Prompt:
If a line in the data below holds the word "least", copy it.

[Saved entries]
###
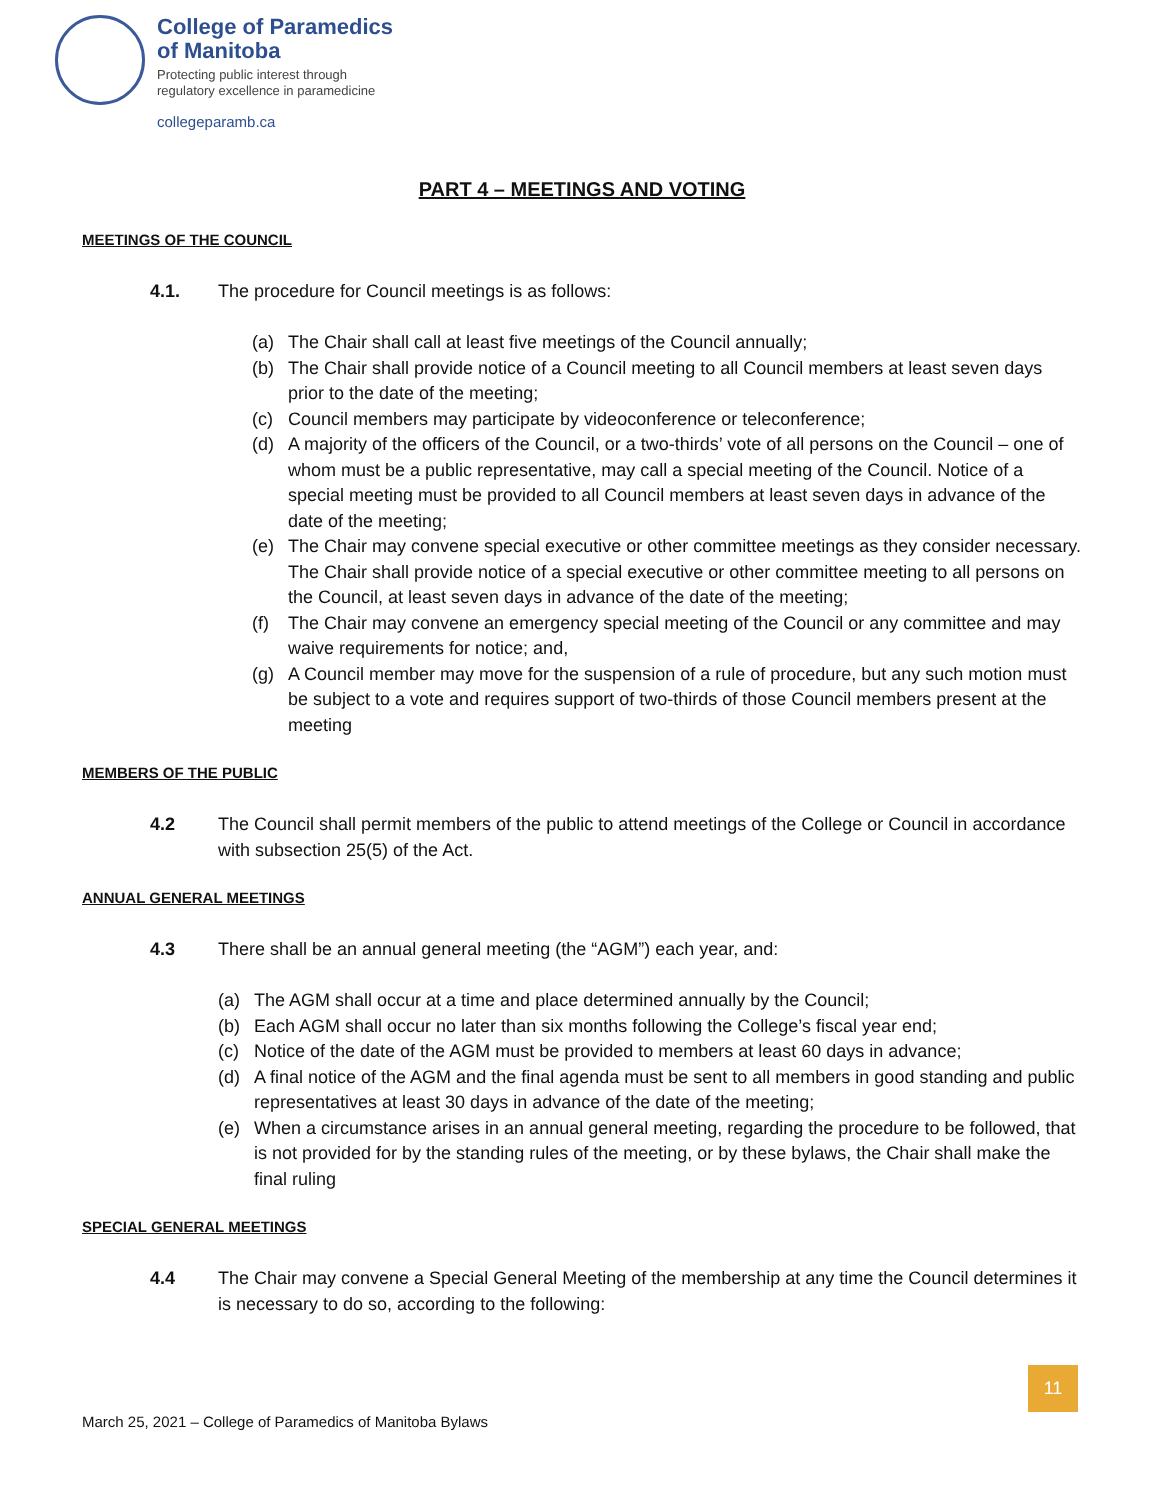College of Paramedics
of Manitoba
Protecting public interest through
regulatory excellence in paramedicine
collegeparamb.ca
PART 4 – MEETINGS AND VOTING
MEETINGS OF THE COUNCIL
4.1. The procedure for Council meetings is as follows:
(a) The Chair shall call at least five meetings of the Council annually;
(b) The Chair shall provide notice of a Council meeting to all Council members at least seven days prior to the date of the meeting;
(c) Council members may participate by videoconference or teleconference;
(d) A majority of the officers of the Council, or a two-thirds’ vote of all persons on the Council – one of whom must be a public representative, may call a special meeting of the Council. Notice of a special meeting must be provided to all Council members at least seven days in advance of the date of the meeting;
(e) The Chair may convene special executive or other committee meetings as they consider necessary. The Chair shall provide notice of a special executive or other committee meeting to all persons on the Council, at least seven days in advance of the date of the meeting;
(f) The Chair may convene an emergency special meeting of the Council or any committee and may waive requirements for notice; and,
(g) A Council member may move for the suspension of a rule of procedure, but any such motion must be subject to a vote and requires support of two-thirds of those Council members present at the meeting
MEMBERS OF THE PUBLIC
4.2 The Council shall permit members of the public to attend meetings of the College or Council in accordance with subsection 25(5) of the Act.
ANNUAL GENERAL MEETINGS
4.3 There shall be an annual general meeting (the “AGM”) each year, and:
(a) The AGM shall occur at a time and place determined annually by the Council;
(b) Each AGM shall occur no later than six months following the College’s fiscal year end;
(c) Notice of the date of the AGM must be provided to members at least 60 days in advance;
(d) A final notice of the AGM and the final agenda must be sent to all members in good standing and public representatives at least 30 days in advance of the date of the meeting;
(e) When a circumstance arises in an annual general meeting, regarding the procedure to be followed, that is not provided for by the standing rules of the meeting, or by these bylaws, the Chair shall make the final ruling
SPECIAL GENERAL MEETINGS
4.4 The Chair may convene a Special General Meeting of the membership at any time the Council determines it is necessary to do so, according to the following:
11
March 25, 2021 – College of Paramedics of Manitoba Bylaws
###
Solved exercise:
(a) The Chair shall call at least five meetings of the Council annually;
(b) The Chair shall provide notice of a Council meeting to all Council members at least seven days prior to the date of the meeting;
(d) A majority of the officers of the Council, or a two-thirds’ vote of all persons on the Council – one of whom must be a public representative, may call a special meeting of the Council. Notice of a special meeting must be provided to all Council members at least seven days in advance of the date of the meeting;
(e) The Chair may convene special executive or other committee meetings as they consider necessary. The Chair shall provide notice of a special executive or other committee meeting to all persons on the Council, at least seven days in advance of the date of the meeting;
(c) Notice of the date of the AGM must be provided to members at least 60 days in advance;
(d) A final notice of the AGM and the final agenda must be sent to all members in good standing and public representatives at least 30 days in advance of the date of the meeting;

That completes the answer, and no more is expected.